Don Beto Cañas se nos fue inesperadamente, y ya no habrá tertulia. Durante treinta y cinco años, un grupo de amigos y parientes suyos nos congregamos en la sala de su hogar a conversar con él después de ver una película o escuchar una ópera, como si estuviéramos sentados en una butaca del Metropolitan en Nueva York, o en una del teatro Mariinsky en San Petersburgo.
Cuando Carlos Manuel Barrantes – uno de los más asiduos asistentes– no podía acompañarnos más por razones de salud, nos desplazábamos hasta su casa, donde nos esperaban él y su amable señora, Liliana. ¡Qué veladas más inolvidables fueran estas! Entre carcajadas o defensa vehemente de puntos de vista opuestos, saboreábamos un café o un chocolate y exquisitos bocadillos. De pronto, el cucú o la campana de un reloj vecino nos señalaba la hora de partir.
En el hogar de Carlos Manuel o en el rellano de la escalera de la casa de don Beto, surgía la inevitable posdata –así la llamábamos–, una extensión de lo que habíamos comentado, algún chiste mordaz o la anécdota simpática que alguno de nosotros llevaba debajo de la manga como una sorpresa.
En otras ocasiones, era el recuerdo de un bolero, de un “agustinazo” o de un tango, que entonábamos al unísono; a veces equivocábamos la letra, pero la memoria de don Beto nos enrumbaba por el camino correcto. Después del abrazo fraterno y el “Nos vemos el próximo lunes”, concluía la reunión. Sin embargo, ese lunes, 16 de junio, no llegó. Por esto es mi noche triste.
A lo largo de este largo viaje desfilaron grandes obras del cine mudo y parlante, y otras que –si bien no fueron las mejores– eran motivo de mofa o la calificación de mamarracho, con que las bautizaba nuestro anfitrión.

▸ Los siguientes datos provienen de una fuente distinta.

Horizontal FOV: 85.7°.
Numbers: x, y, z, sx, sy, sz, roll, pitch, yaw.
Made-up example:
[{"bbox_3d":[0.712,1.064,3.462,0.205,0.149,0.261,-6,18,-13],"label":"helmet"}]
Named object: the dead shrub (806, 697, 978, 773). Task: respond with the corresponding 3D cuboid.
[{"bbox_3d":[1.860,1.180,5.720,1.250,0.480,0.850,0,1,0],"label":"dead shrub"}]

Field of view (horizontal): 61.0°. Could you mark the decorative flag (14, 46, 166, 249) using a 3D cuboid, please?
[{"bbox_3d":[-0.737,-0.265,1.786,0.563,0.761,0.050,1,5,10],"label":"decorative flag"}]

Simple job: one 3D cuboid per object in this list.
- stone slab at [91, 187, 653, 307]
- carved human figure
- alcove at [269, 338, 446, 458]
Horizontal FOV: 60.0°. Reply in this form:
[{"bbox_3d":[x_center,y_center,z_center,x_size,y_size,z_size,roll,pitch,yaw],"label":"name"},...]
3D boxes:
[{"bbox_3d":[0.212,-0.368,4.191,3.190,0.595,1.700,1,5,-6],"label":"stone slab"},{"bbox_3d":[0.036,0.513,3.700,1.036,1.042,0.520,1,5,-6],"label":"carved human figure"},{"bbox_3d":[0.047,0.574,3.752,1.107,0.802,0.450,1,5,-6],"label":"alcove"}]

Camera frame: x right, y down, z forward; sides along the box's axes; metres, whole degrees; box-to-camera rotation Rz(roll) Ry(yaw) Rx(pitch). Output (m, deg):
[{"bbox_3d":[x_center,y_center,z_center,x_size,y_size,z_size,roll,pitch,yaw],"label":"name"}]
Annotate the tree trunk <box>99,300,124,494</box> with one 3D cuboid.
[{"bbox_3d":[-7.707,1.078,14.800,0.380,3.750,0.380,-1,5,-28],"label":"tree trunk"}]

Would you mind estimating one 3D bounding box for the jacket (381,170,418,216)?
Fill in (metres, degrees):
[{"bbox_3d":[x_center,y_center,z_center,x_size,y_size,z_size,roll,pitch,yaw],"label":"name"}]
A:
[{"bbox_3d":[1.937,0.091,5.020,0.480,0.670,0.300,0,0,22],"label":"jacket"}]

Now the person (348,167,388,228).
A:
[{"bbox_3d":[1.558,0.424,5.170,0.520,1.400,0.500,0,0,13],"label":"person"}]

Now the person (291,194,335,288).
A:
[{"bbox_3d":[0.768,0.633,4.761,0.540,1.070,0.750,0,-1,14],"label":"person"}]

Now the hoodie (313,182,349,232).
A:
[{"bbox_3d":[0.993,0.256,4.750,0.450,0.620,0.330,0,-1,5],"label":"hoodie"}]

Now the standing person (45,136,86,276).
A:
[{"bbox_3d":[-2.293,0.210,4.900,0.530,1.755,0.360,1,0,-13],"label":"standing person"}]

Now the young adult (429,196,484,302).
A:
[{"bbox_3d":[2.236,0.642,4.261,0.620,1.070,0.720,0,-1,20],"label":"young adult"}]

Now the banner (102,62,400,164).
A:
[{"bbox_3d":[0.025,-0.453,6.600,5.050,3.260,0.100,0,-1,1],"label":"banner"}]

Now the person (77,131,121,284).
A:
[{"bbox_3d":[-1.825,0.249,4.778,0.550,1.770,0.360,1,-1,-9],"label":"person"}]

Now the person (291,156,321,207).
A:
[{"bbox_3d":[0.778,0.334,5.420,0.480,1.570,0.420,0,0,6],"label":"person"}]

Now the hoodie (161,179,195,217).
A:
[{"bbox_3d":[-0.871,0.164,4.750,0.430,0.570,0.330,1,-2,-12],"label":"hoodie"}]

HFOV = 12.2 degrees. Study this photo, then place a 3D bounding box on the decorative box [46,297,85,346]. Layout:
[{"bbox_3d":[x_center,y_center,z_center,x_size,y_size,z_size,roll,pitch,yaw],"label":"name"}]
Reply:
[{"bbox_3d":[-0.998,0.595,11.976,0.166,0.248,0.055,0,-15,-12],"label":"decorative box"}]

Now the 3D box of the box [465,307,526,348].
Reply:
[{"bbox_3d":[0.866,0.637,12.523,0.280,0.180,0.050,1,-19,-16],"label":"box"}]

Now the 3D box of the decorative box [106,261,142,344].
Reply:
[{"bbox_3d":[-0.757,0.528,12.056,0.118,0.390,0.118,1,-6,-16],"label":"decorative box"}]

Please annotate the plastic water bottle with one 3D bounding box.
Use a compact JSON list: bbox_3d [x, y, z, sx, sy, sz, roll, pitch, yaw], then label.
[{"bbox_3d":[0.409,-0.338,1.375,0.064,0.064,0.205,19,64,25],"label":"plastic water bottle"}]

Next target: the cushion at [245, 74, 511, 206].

En otras oportunidades, Daniel Gallegos dejaba a un lado sus comentarios shakesperianos e imitaba la voz del actor mexicano Arturo de Córdoba y la frase que lo hizo famoso: “Eso no tiene la menor importancia”, que, de paso, se convirtió en un dicharacho común entre los pobladores de nuestra vieja capital. A partir de ese instante, la conversación giraba ciento ochenta grados y surgían entonces amistosas discusiones acerca de la época dorada del cine argentino o el de otras latitudes.
En Navidad, doña Alda –la distinguida esposa de don Beto– nos sorprendía con un delicioso tamal y un rompope. Lo mismo hizo Mary, su fiel servidora, con su exquisita habilidad culinaria, hasta el último día, en que nos despedimos con una película de Alain Resnais.
Se ausentó para siempre el humanista, el hombre de amable sonrisa que, semana a semana, convirtió la sala de su hogar en una pequeña “Academia” donde él era el Maestro, y nosotros, sus amigos, los iniciados. Su figura, su voz, sus conocimientos, quedarán para siempre incrustados en nuestros recuerdos.
En esta noche triste, delante de sus libros y sus Chisporroteos , en nombre de todos los que tuvimos el placer de compartir con él tantas horas de goce espiritual, entono quedamente la balada del compositor Alberto Cortez: “Cuando un amigo se va, / queda un tizón encendido / que no se puede apagar / ni con las aguas de un río... // Cuando un amigo se va, queda un espacio vacío / que no lo puede llenar / la llegada de otro amigo”.
El autor es escritor y profesor emérito de la Universidad de Costa Rica y expresidente de la Editorial Costa Rica.